● **Excerpt**
Content starts

We need to keep Wright School open
To the Editor:
As most know by now, the House budget includes cuts to mental health programs including a cut to Wright School in Durham. As an informed constituent who retired in 2015 from a career in teaching young people from ages 6 through university over nearly 30 years, I understand the concerns some House members have with this funding.
For one semester in Birmingham, Alabama, while getting a master’s in special education, I taught at a residential school for middle and high school kids. It was the most stressful work I ever did, and part of that stress had to do with the way the school was run. It had inadequate funding, so it could not attract or keep enough qualified teachers, resulting in too-large classes; and the buildings were sub-standard, to say the least. We had to make our own teaching materials.
However, thanks to North Carolina’s historic support of education, Wright School is a different, far better school altogether. It has a success rate that is admirable, with little staff turnover. It is returning children who had severe problems back to their families and regular schools to function successfully, with continued counseling as needed. Also, Wright School does serve children from as far away as here in the mountains. For these reasons, I hope lawmakers will change the current budget funding allotted for Wright to provide what it needs to expand and continue to help our most desperate children and their families. Three million dollars is a small price to pay for the vast service Wright is doing to children, their families and their neighborhoods. It is pennies compared to the costs of arresting, trying, and incarcerating or putting to death an adult who didn’t get help in childhood.

Content ends

● **Dataset entries**
Content starts

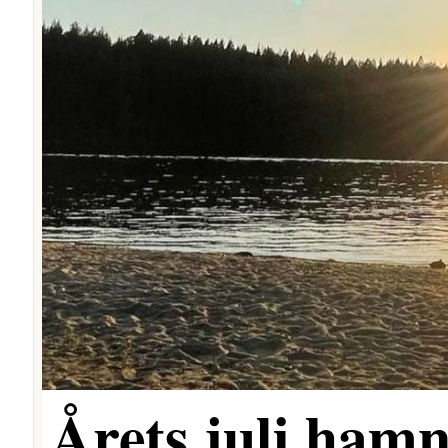
Årets juli hamn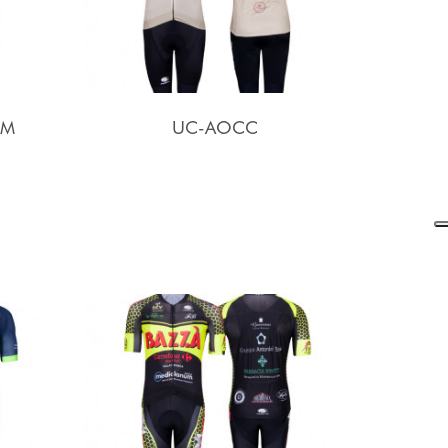
AM
UC-AOCC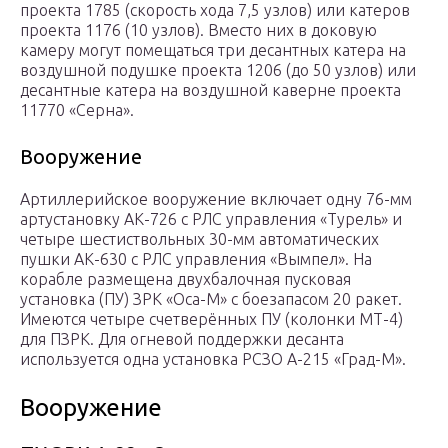
проекта 1785 (скорость хода 7,5 узлов) или катеров
проекта 1176 (10 узлов). Вместо них в доковую
камеру могут помещаться три десантных катера на
воздушной подушке проекта 1206 (до 50 узлов) или
десантные катера на воздушной каверне проекта
11770 «Серна».
Вооружение
Артиллерийское вооружение включает одну 76-мм
артустановку АК-726 с РЛС управления «Турель» и
четыре шестиствольных 30-мм автоматических
пушки АК-630 с РЛС управления «Вымпел». На
корабле размещена двухбалочная пусковая
установка (ПУ) ЗРК «Оса-М» с боезапасом 20 ракет.
Имеются четыре счетверённых ПУ (колонки МТ-4)
для ПЗРК. Для огневой поддержки десанта
используется одна установка РСЗО А-215 «Град-М».
Вооружение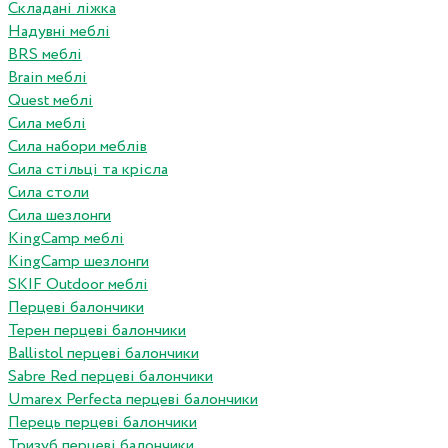
Складані ліжка
Надувні меблі
BRS меблі
Brain меблі
Quest меблі
Сила меблі
Сила набори меблів
Сила стільці та крісла
Сила столи
Сила шезлонги
KingCamp меблі
KingCamp шезлонги
SKIF Outdoor меблі
Перцеві балончики
Терен перцеві балончики
Ballistol перцеві балончики
Sabre Red перцеві балончики
Umarex Perfecta перцеві балончики
Перець перцеві балончики
Тризуб перцеві балончики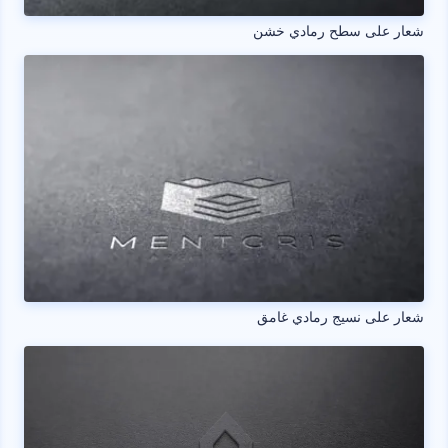
شعار على سطح رمادي خشن
شعار على نسيج رمادي غامق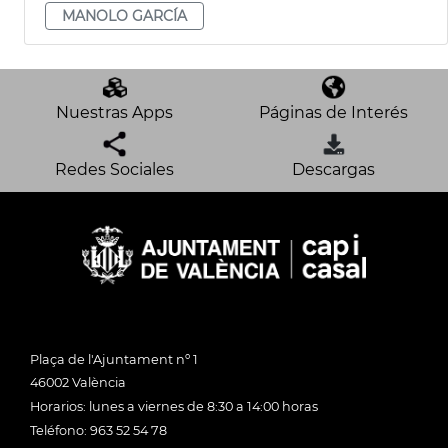
MANOLO GARCÍA
Nuestras Apps
Páginas de Interés
Redes Sociales
Descargas
Plaça de l'Ajuntament nº 1
46002 València
Horarios: lunes a viernes de 8:30 a 14:00 horas
Teléfono: 963 52 54 78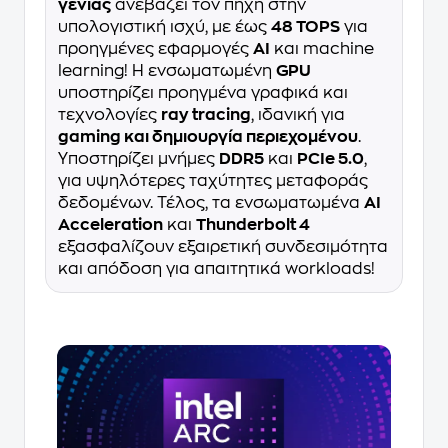
γενιάς
ανεβάζει τον πήχη στην
υπολογιστική ισχύ, με έως
48 TOPS
για
προηγμένες εφαρμογές
AI
και machine
learning! Η ενσωματωμένη
GPU
υποστηρίζει προηγμένα γραφικά και
τεχνολογίες
ray tracing
, ιδανική για
gaming και δημιουργία περιεχομένου
.
Υποστηρίζει μνήμες
DDR5
και
PCIe 5.0
,
για υψηλότερες ταχύτητες μεταφοράς
δεδομένων. Τέλος, τα ενσωματωμένα
AI
Acceleration
και
Thunderbolt 4
εξασφαλίζουν εξαιρετική συνδεσιμότητα
και απόδοση για απαιτητικά workloads!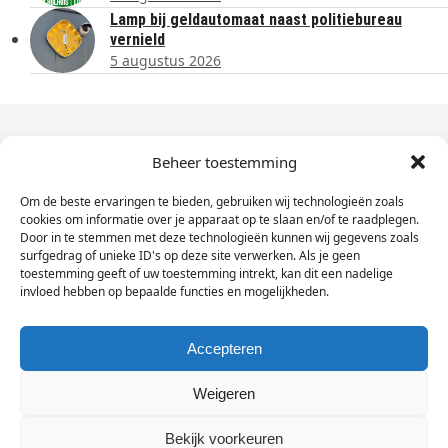
Lamp bij geldautomaat naast politiebureau
vernield
5 augustus 2026
Dagelijks het laatste nieuws in je e-mail?
Beheer toestemming
Om de beste ervaringen te bieden, gebruiken wij technologieën zoals
Vul
cookies om informatie over je apparaat op te slaan en/of te raadplegen.
hier
Door in te stemmen met deze technologieën kunnen wij gegevens zoals
je
surfgedrag of unieke ID's op deze site verwerken. Als je geen
toestemming geeft of uw toestemming intrekt, kan dit een nadelige
e-
invloed hebben op bepaalde functies en mogelijkheden.
Sign Up
mailadres
in
Accepteren
Weigeren
© Wassenaarders.nl 2026
Twitte
F
Bekijk voorkeuren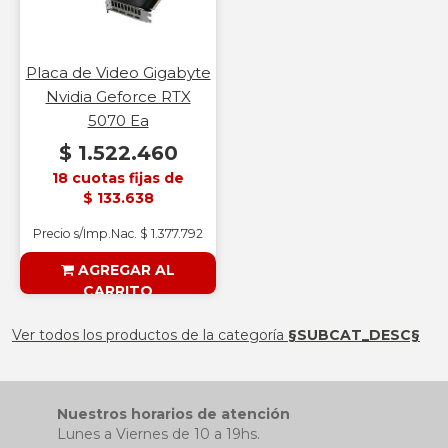
Placa de Video Gigabyte
Nvidia Geforce RTX
5070 Ea
$ 1.522.460
18 cuotas fijas de
$ 133.638
Precio s/Imp.Nac. $ 1.377.792
AGREGAR AL
CARRITO
§ESOUTLET§
Ver todos los productos de la categoría
§SUBCAT_DESC§
Nuestros horarios de atención
Lunes a Viernes de 10 a 19hs.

Content ends

● **Task set**
1. In the letter about Wright School, in which city did the writer teach for one semester at a residential school?
2. Set down the passage of the letter about Wright School from "For one semester" up to and including "own teaching materials.", word for word.

● **Task results**
1. Birmingham, Alabama

2.
For one semester in Birmingham, Alabama, while getting a master’s in special education, I taught at a residential school for middle and high school kids. It was the most stressful work I ever did, and part of that stress had to do with the way the school was run. It had inadequate funding, so it could not attract or keep enough qualified teachers, resulting in too-large classes; and the buildings were sub-standard, to say the least. We had to make our own teaching materials.